By NICOLE JACQUES
Master downtown Bristol developer Renaissance Downtowns urged citizens to “stay the course” in supporting Phase 1 development plans for Depot Square during a public dinner held at Nuchies in Forestville on May 19.
Following weeks of public meetings at which some Bristol residents expressed doubt in the slated actions proposed by the development company, Renaissance officials sought to use the Nuchies dinner as an opportunity to describe the progress they made over the last four years under partnership with the city, as well as answer questions from the public while providing explanations of the next steps to come.
“We’re at a crossroads—now it comes down to the general public” said Nuchies co-owner Dave Pasqualicchio, who introduced the Renaissance team and urged residents to continue their support of the long-awaited development plans.
“Anything can work, but it’s going to take work, and hard work,” said Pasqualicchio. “Everyone has challenges, even Renaissance…[Downtown development] is not going to happen overnight.”
Ryan Porter, director of planning and development for Renaissance Downtowns, said that over the four years Renaissance has been involved in Bristol, progress has been made.
Since aligning with the city in May 2010, Renaissance has brought over 2,600 members to revitalization support organization Bristol Rising, and has held over 150 public outreach meetings. Physical developments such as the demolition and reconstruction of 11 Summer St., the relocation of McDonald’s, and encouraging and supporting the opening of downtown businesses such as Barley Vine and Bare Bones have also been part of the process, said Porter. Porter also addressed concerns raised at the May 13 City Council meeting, at which a number of residents expressed disapproval for what they called a “change of plans” on Renaissance’s part in the development corporation’s decision to continue Phase 1 with the construction of an apartment complex.

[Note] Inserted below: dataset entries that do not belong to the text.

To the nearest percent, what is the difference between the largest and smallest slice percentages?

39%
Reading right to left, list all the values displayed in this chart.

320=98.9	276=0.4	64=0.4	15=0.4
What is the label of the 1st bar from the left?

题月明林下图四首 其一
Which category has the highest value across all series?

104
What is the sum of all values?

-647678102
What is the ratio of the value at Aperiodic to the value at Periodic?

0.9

“The plan has not changed,” said Porter, who called the the concern a misconception. “We still are going to be delivering [the originally proposed project] here in Bristol.”

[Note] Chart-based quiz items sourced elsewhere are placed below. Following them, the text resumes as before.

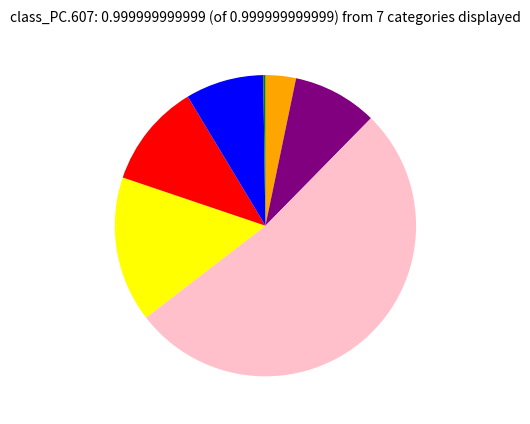

Is there a majority slice in this chart?

Yes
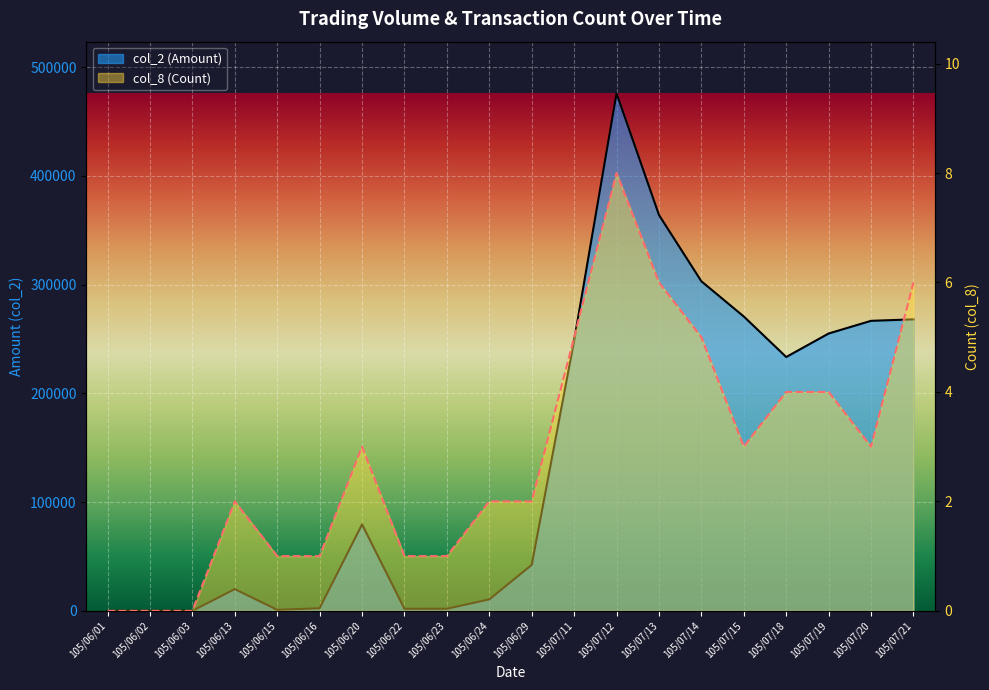

How many lines are shown in the chart?

2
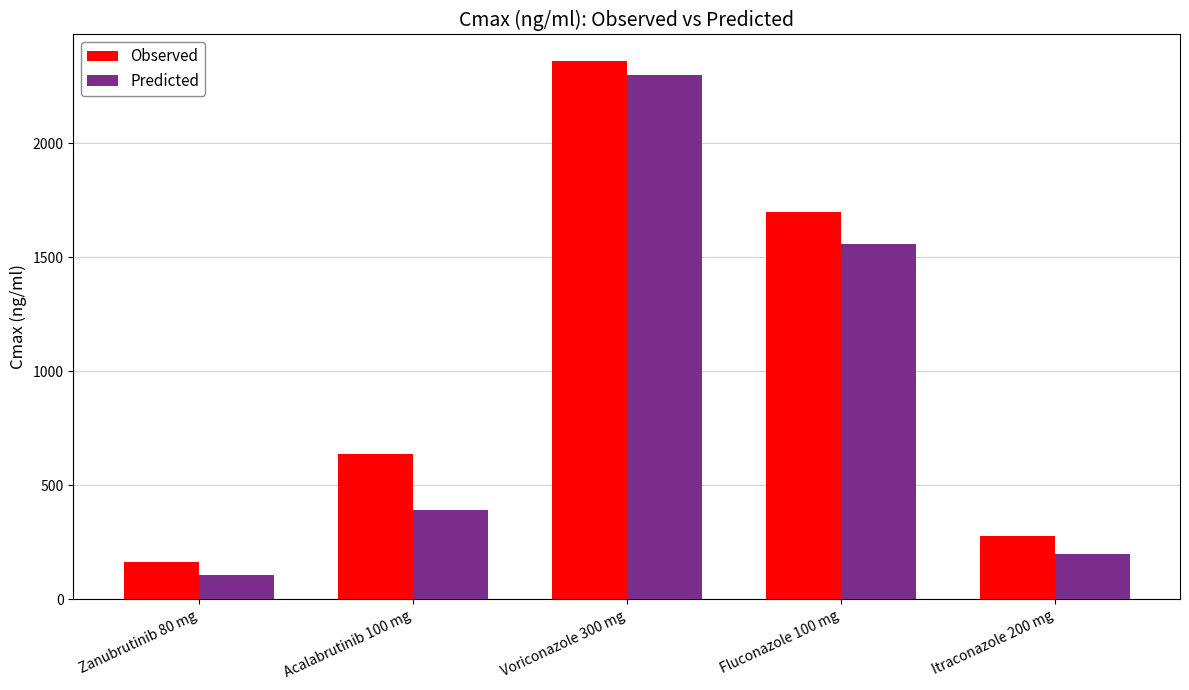

What are all the series names shown in the legend?

Observed, Predicted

Some residents also expressed concerns over the pace of Renaissance’s accomplishments over the last four years, saying more progress should have been made during the time period. Porter explained that the track of development has been normal, if not faster than other communities, citing similar projects such as West Hartford’s Blue Back Square, which took years to complete after initial ideas surfaced in 1999 and construction began in 2005.
Renaissance’s next steps in the Phase 1 plan (which included the relocation of McDonald’s) includes construction of a five-story apartment building, with a first floor reserved for retail spaces. Rental prices for those apartment spaces are expected to range from $750 per month for a studio apartment and upwards of $1,000 to $1,400 or more per month for one- and two-bedroom spaces (approximately $1.85 per square foot).
Construction on that part of the phase, however, may not begin until anywhere between nine months to about a year from now. Porter said financing the project is the current roadblock, with an estimated $11.7 million in private funds still needing to be raised.
Renaissance finance plans have asked the city for $6 million in public funding for the construction. In addition, officials from the organization are currently exploring state CHAMP grants, EB3 financing, and bonding as supplementary financing options.
Renaissance stressed the financing issue should not be viewed as a setback.
“The answer cannot be that we abandon the thought of downtown development,” said Don Monti, president and CEO of Renaissance, continuing on to say that the public investment is necessary.
Despite the presentation, some residents remained skeptical, saying the project may be giving Bristol something that it does not want.
“I know [Renaissance’s] intentions are good, but I’m nervous—I’m very nervous about what’s happening. I don’t like it,” said Steve Cohen, an early supporter of Renaissance, who said he does not feel comfortable with the city zoning changes made for the project.
Others who voiced their opinions at the dinner said that although the project may make some people nervous, that does not mean the city should halt work on it.
“The Bristol residents keep saying not here—I say why not here?” said Linda, a current West Hartford resident and long-time Bristol homeowner. “If you want to change Bristol stop trashing it and change your town—it’s a self-fulfilling prophecy.”
Fred Hall, a Bristol resident, is also optimistic about the project.
“This is not a lot of pie-in-the-sky talk—this is real,” said Hall. “Let’s make this happen and have us be looked back on as the greatest generation in the [history of] Bristol for what we’ve done.”
While construction for the next steps of Phase 1 remains months away, Renaissance said it is important now and in the coming months that citizens remain active in supporting the 75 businesses that surround the downtown area.
“Nobody is going to take this project seriously if we don’t get things going, so we need to get things going,” said Porter.
Renaissance’s finalized Phase 1 plans for Depot Square are due to the City Council by June 16.